– Хорошо, – пожал плечами Дигвил. – Считайте, что вы объяснили мне всё, что нужно, мэтр. Дайте мне увидеть мою семью, и я сделаю, что вы от меня хотите.
– Ничуть в этом не сомневаюсь, – слегка поклонился Латариус.
Ближе к Меодору местность уже не казалась настолько разбитой и опустошённой. Стояли нетронутыми замки благородных донов, над избушками серфов поднимались дымки; сюда не доходили зомби Некрополиса, сюда не заглядывали год назад варвары кора Дарбе, и големы Навсиная ходили в атаки много западнее новой столицы короля Семмера.
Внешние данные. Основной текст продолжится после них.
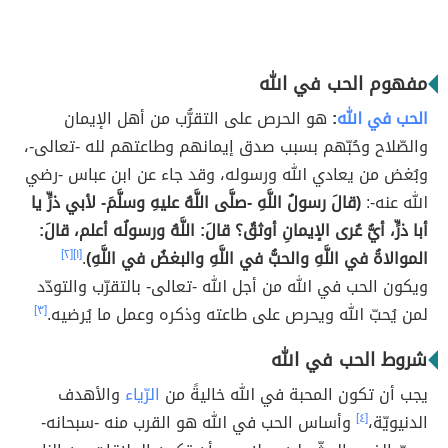
مفهوم الحب في الله
الحب في الله
:
هو الحرص على التقرُّب من أهل الإيمان
والصّلاح وحُبّهم بسبب صدق إيمانهم وطاعتهم لله -تعالى-،
وبُغض من يعادي الله ورسوله، وقد جاء عن ابن عباس -رضي
الله عنه-:
(قالَ رسولُ اللَّهِ -صلَّى اللَّهُ عليهِ وسلَّمَ- لأبي ذرٍّ يا
أبا ذرٍّ، أيُّ عُرى الإيمانِ أوثقُ؟ قالَ: اللَّهُ ورسولُه أعلم، قالَ:
الموالاةُ في اللَّهِ والحبُّ في اللَّهِ والبغضُ في اللَّهِ)
.
[١]
[٢]
ويكون الحب في الله من أجل الله -تعالى- بالتقرّب والتودّد
لمن يُحبّ الله ويحرص على طاعته وذكره وعمل ما يُرضيه.
[٣]
شروط الحب في الله
يجب أن تكون المحبة في الله خاليةً من
الرّياء
والأهدف
الدنيويّة،
[٤]
وأساس الحب في الله هو القرب منه -سبحانه-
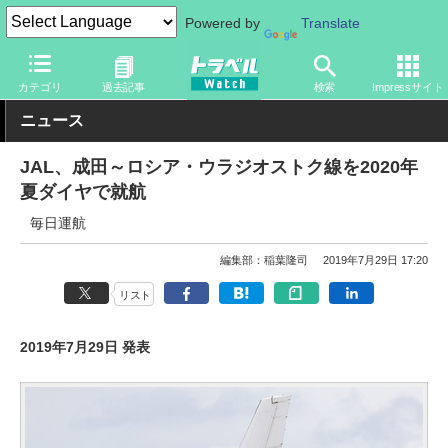
Powered by
Translate
トラベル Watch
企業・政府・官庁
国内エアライン
JAL
カテゴリ
過去記事
検索
Impressサイト
ニュース
JAL、成田～ロシア・ウラジオストク線を2020年
夏ダイヤで就航
毎日運航
編集部：稲葉隆司
2019年7月29日 17:20
リスト
2019年7月29日 発表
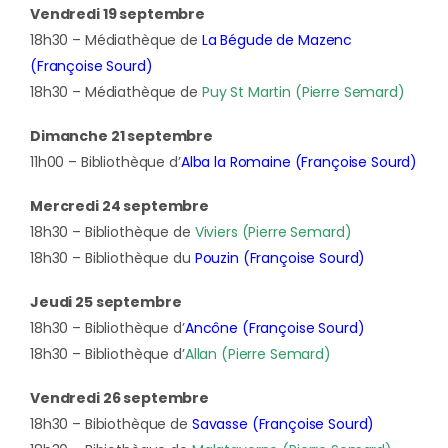
Vendredi 19 septembre
18h30 – Médiathèque de
La Bégude de Mazenc
(Françoise Sourd)
18h30 – Médiathèque de
Puy St Martin (Pierre Semard)
Dimanche 21 septembre
11h00 – Bibliothèque d’
Alba la Romaine (Françoise Sourd)
Mercredi 24 septembre
18h30 – Bibliothèque de
Viviers (Pierre Semard)
18h30 – Bibliothèque du
Pouzin (Françoise Sourd)
Jeudi 25 septembre
18h30 – Bibliothèque d’
Ancône (Françoise Sourd)
18h30 – Bibliothèque d’
Allan (Pierre Semard)
Vendredi 26 septembre
18h30 – Bibiothèque de
Savasse (Françoise Sourd)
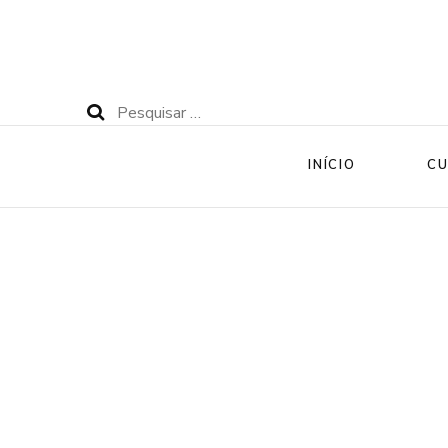
Pesquisar
por:
INÍCIO
CU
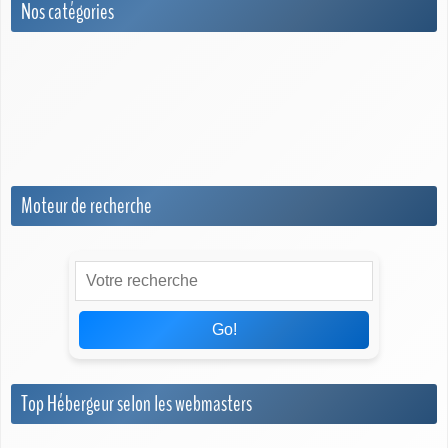
Nos catégories
Guide Pratique / Dossiers
Meilleur Hebergeur en France en 2026
News
Moteur de recherche
Go!
Top Hébergeur selon les webmasters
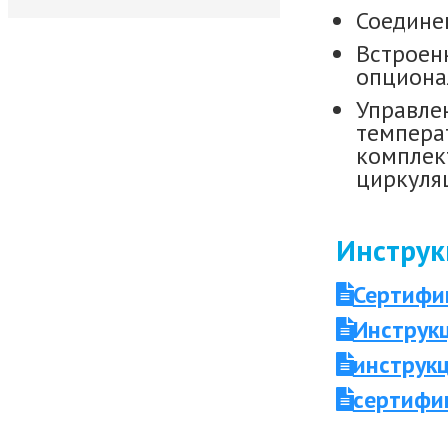
Соединен
Встроен
опциона
Управле
темпера
комплек
циркуля
Инструк
Сертифи
Инструк
инструк
сертифи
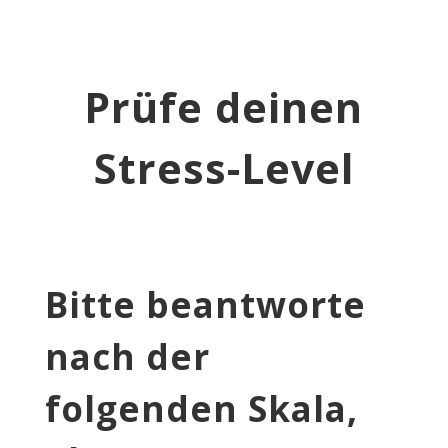
Prüfe deinen
Stress-Level
Bitte beantworte
nach der
folgenden Skala,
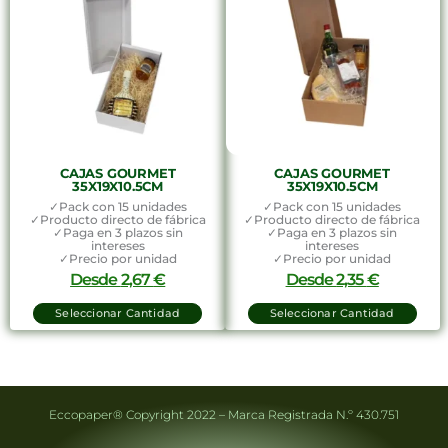
CAJAS GOURMET
CAJAS GOURMET
35X19X10.5CM
35X19X10.5CM
✓Pack con 15 unidades
✓Pack con 15 unidades
✓Producto directo de fábrica
✓Producto directo de fábrica
✓Paga en 3 plazos sin
✓Paga en 3 plazos sin
intereses
intereses
✓Precio por unidad
✓Precio por unidad
Desde
2,67
€
Desde
2,35
€
Seleccionar Cantidad
Seleccionar Cantidad
Eccopaper® Copyright 2022 – Marca Registrada N.º 430.751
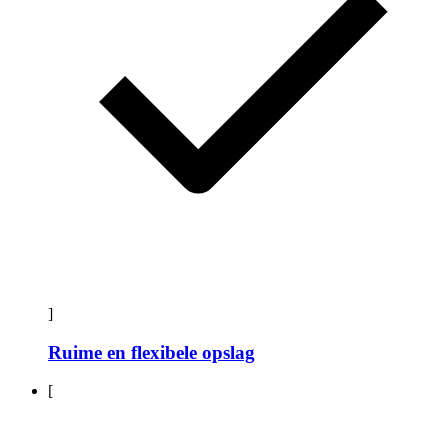
]
Ruime en flexibele opslag
[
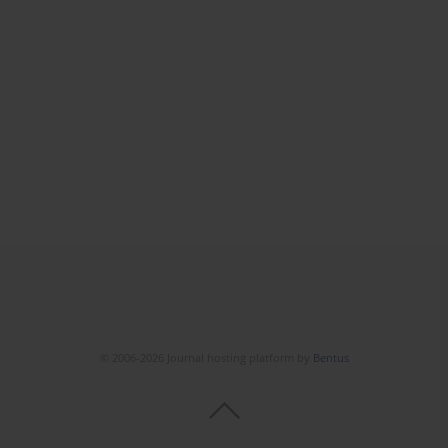
© 2006-2026 Journal hosting platform by
Bentus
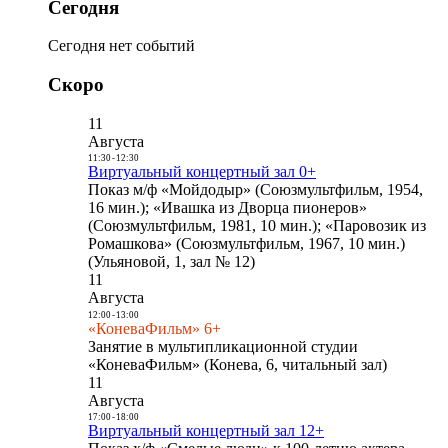
Сегодня
Сегодня нет событий
Скоро
11
Августа
11:30
-
12:30
Виртуальный концертный зал 0+
Показ м/ф «Мойдодыр» (Союзмультфильм, 1954,
16 мин.); «Ивашка из Дворца пионеров»
(Союзмультфильм, 1981, 10 мин.); «Паровозик из
Ромашкова» (Союзмультфильм, 1967, 10 мин.)
(Ульяновой, 1, зал № 12)
11
Августа
12:00
-
13:00
«КоневаФильм» 6+
Занятие в мультипликационной студии
«КоневаФильм» (Конева, 6, читальный зал)
11
Августа
17:00
-
18:00
Виртуальный концертный зал 12+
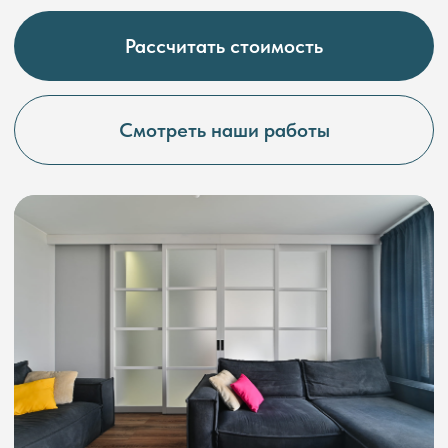
О КОМПАНИИ КЕДР
Любые конструктивные
1
решения под ваши задачи
Огромный опыт изготовления
любых видов перегородок,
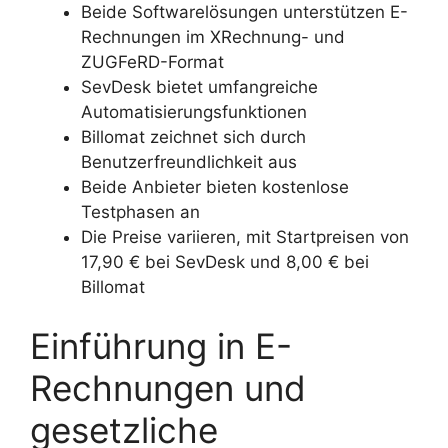
Beide Softwarelösungen unterstützen E-
Rechnungen im XRechnung- und
ZUGFeRD-Format
SevDesk bietet umfangreiche
Automatisierungsfunktionen
Billomat zeichnet sich durch
Benutzerfreundlichkeit aus
Beide Anbieter bieten kostenlose
Testphasen an
Die Preise variieren, mit Startpreisen von
17,90 € bei SevDesk und 8,00 € bei
Billomat
Einführung in E-
Rechnungen und
gesetzliche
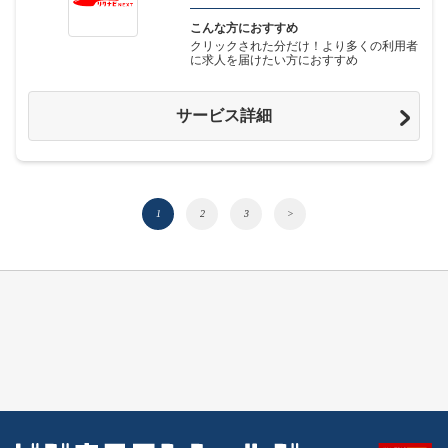
こんな方におすすめ
クリックされた分だけ！より多くの利用者
に求人を届けたい方におすすめ
サービス詳細
1
2
3
>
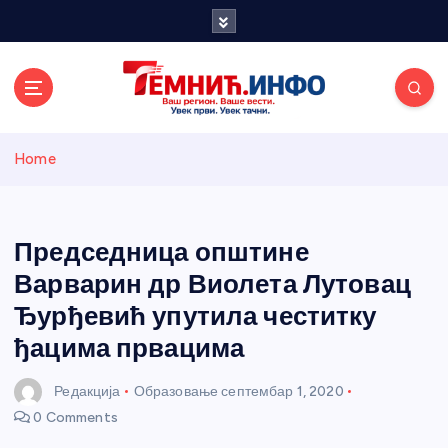
S
k
i
p
t
o
Темнићки
c
Home
o
n
информативн
t
e
Председница општине
и портал
n
Варварин др Виолета Лутовац
t
Ђурђевић упутила честитку
ђацима првацима
Редакција
Образовање
септембар 1, 2020
0 Comments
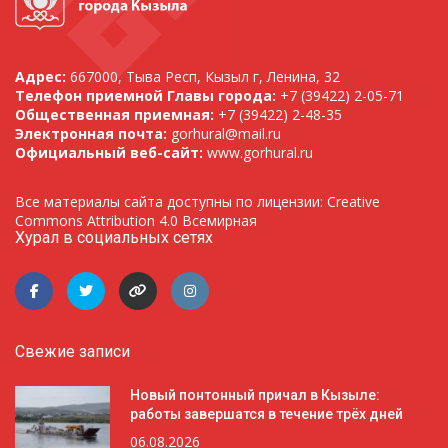
Адрес:
667000, Тыва Респ, Кызыл г, Ленина, 32
Телефон приемной Главы города:
+7 (39422) 2-05-71
Общественная приемная:
+7 (39422) 2-48-35
Электронная почта:
gorhural@mail.ru
Официальный веб-сайт:
www.gorhural.ru
Все материалы сайта доступны по лицензии: Creative
Commons Attribution 4.0 Всемирная
Хурал в социальных сетях
Свежие записи
Новый понтонный причал в Кызыле:
работы завершатся в течение трёх дней
06.08.2026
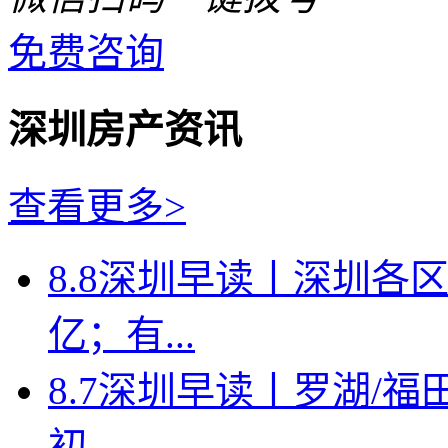
免费咨询
深圳房产资讯
查看更多>
8.8深圳早读丨深圳各
亿；有...
8.7深圳早读丨罗湖/福田
初...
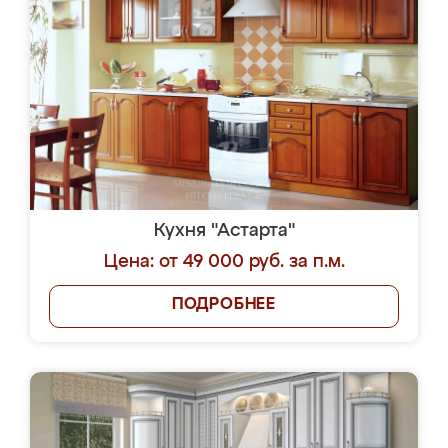
Кухня "Астарта"
Цена: от 49 000 руб. за п.м.
ПОДРОБНЕЕ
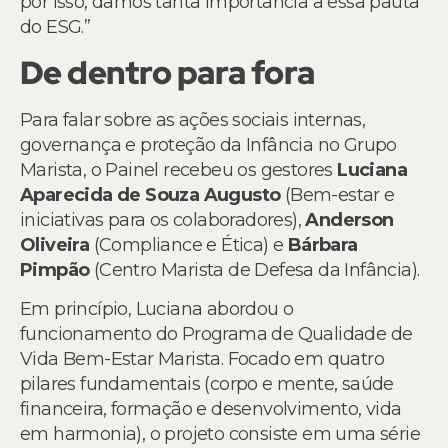
por isso, damos tanta importância a essa pauta
do ESG.”
De dentro para fora
Para falar sobre as ações sociais internas,
governança e proteção da Infância no Grupo
Marista, o Painel recebeu os gestores
Luciana
Aparecida de Souza Augusto
(Bem-estar e
iniciativas para os colaboradores),
Anderson
Oliveira
(Compliance e Ética) e
Bárbara
Pimpão
(Centro Marista de Defesa da Infância).
Em princípio, Luciana abordou o
funcionamento do Programa de Qualidade de
Vida Bem-Estar Marista. Focado em quatro
pilares fundamentais (corpo e mente, saúde
financeira, formação e desenvolvimento, vida
em harmonia), o projeto consiste em uma série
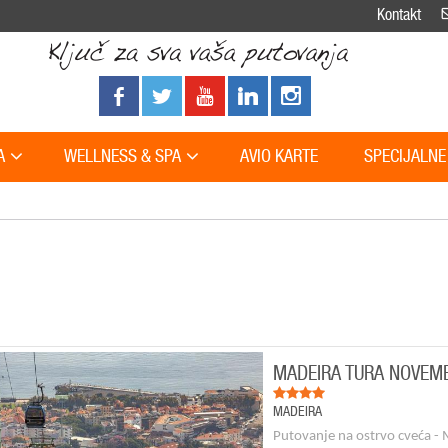
Kontakt
A
WELLNESS & SPA
AVIO KARTE
SPECIJALNE
MADEIRA TURA NOVEM
MADEIRA
Putovanje na ostrvo cveća - 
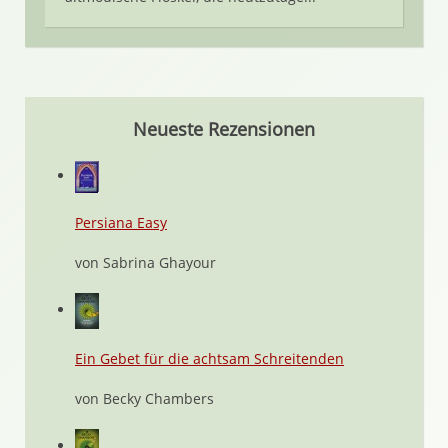
Neueste Rezensionen
Persiana Easy
von Sabrina Ghayour
Ein Gebet für die achtsam Schreitenden
von Becky Chambers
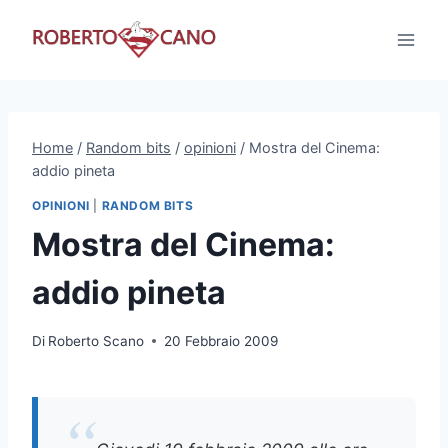
Salta
al
contenuto
Home
/
Random bits
/
opinioni
/
Mostra del Cinema:
addio pineta
OPINIONI
|
RANDOM BITS
Mostra del Cinema:
addio pineta
Di
Roberto Scano
20 Febbraio 2009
Чего здесь было с избытком – это вооружённых людей в цветах Долье. Встречались и старые меодорские штандарты, но почти все – личные хоругви нобилей, без золотого королевского саблезуба. Дигвил стиснул зубы – его могли легко узнать. И не только благородные доны. Слишком многие знали его в лицо, дружинники, простые рыцари, командиры отдельных отрядов, кондотьеры… Старший сын одного из семи главных сеноров королевства – кое-что да значит.
– Где же ваши Гончие, мэтр?
– Терпение, благородный дон. Они появятся. Своевременно или немного позже.
Был яркий день предзимья, тучи наконец-то разошлись, постоянно падавший снег перестал; рощи и перелески стояли уже совсем по-зимнему укутанные белым. Наезженную дорогу преграждала высокая баррикада с узким проходом – телега едва протиснется.
У баррикады горели костры, густо стояли люди. Обвисли богато расшитые штандарты, но Дигвилу хватило и самого их края – синяя змея над огненными водами, герб рода Берлеа.
Соседи. В замке Берлекоор Дигвила, что называется, знала каждая собака.
Рыцарь придержал скакуна.
– О чём вы, благородный дон? – не поворачивая головы, бросил Латариус. – Цвета дома Берлеа? Опасаетесь, что узнают? Доверьтесь мне.
Некрополисец и впрямь послал гайто вперёд, откинув капюшон и крутя в воздухе правой кистью.
– Лекарь Латар с телохранителем! – громко объявил он. – Лечу раны всякие, простые и гнойные, пользую лихорадку, потёртости, мозоли с вывихами снимаю сразу! Бесплатно для воинов его величества короля!
Наставленные копья как-то сами собой опустились. Латариус спешился, небрежно сунул поводья первому попавшемуся ратнику, слегка оторопевшему от подобной фамильярности, взглянул на другого воина, случившегося рядом, чуть прищурился:
– Маешься животом, храбрец? Слева болит и тянет вот тут, верно? Аж спать не можешь? И отрядный врачеватель ничем помочь не в силах?